DIRECTIONS –
Go through the data below and return each line containing the word "Être".

Stored dataset items
+ + + +

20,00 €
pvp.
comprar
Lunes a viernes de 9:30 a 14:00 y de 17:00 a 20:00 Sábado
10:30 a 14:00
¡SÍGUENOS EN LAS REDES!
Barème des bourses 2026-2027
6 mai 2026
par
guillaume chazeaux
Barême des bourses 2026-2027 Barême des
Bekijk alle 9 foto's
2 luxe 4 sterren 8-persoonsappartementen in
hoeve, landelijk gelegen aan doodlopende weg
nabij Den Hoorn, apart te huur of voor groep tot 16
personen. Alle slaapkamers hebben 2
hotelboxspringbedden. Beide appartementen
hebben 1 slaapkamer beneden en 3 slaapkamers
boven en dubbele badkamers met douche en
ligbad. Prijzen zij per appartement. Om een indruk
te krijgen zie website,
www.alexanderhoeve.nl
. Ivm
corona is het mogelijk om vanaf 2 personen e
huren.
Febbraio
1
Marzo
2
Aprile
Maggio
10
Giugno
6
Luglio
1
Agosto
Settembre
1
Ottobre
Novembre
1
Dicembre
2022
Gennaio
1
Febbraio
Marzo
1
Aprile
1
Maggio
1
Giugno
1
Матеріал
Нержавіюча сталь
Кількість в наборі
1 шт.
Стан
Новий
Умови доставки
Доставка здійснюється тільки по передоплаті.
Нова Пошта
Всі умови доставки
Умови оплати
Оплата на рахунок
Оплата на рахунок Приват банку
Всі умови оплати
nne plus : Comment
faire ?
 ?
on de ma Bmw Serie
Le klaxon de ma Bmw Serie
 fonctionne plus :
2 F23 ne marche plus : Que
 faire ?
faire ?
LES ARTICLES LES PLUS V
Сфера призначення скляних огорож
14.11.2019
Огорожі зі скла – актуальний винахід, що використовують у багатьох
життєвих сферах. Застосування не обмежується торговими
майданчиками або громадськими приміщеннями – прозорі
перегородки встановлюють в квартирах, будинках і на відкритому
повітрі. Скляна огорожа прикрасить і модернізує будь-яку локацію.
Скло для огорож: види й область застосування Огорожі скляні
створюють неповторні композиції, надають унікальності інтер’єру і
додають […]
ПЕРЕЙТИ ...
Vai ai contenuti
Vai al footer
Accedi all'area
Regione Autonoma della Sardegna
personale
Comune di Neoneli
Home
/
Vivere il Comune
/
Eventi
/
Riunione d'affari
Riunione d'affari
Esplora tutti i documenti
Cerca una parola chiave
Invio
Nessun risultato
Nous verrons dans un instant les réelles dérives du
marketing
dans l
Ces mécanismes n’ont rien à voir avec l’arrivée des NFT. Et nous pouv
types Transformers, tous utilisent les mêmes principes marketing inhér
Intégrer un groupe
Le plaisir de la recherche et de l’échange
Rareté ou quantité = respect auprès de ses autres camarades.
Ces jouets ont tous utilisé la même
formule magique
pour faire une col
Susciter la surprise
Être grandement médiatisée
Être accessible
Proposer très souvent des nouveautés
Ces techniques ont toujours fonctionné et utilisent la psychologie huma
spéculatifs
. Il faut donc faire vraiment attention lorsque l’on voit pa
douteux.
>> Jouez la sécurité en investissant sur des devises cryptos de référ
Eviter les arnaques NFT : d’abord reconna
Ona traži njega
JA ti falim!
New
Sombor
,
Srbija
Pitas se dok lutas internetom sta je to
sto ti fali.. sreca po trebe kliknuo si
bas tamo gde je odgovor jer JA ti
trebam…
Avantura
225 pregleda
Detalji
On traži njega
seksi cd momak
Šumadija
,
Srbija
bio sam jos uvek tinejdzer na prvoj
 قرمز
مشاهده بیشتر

+ + + +

RESULT OF THIS TASK –
Être grandement médiatisée
Être accessible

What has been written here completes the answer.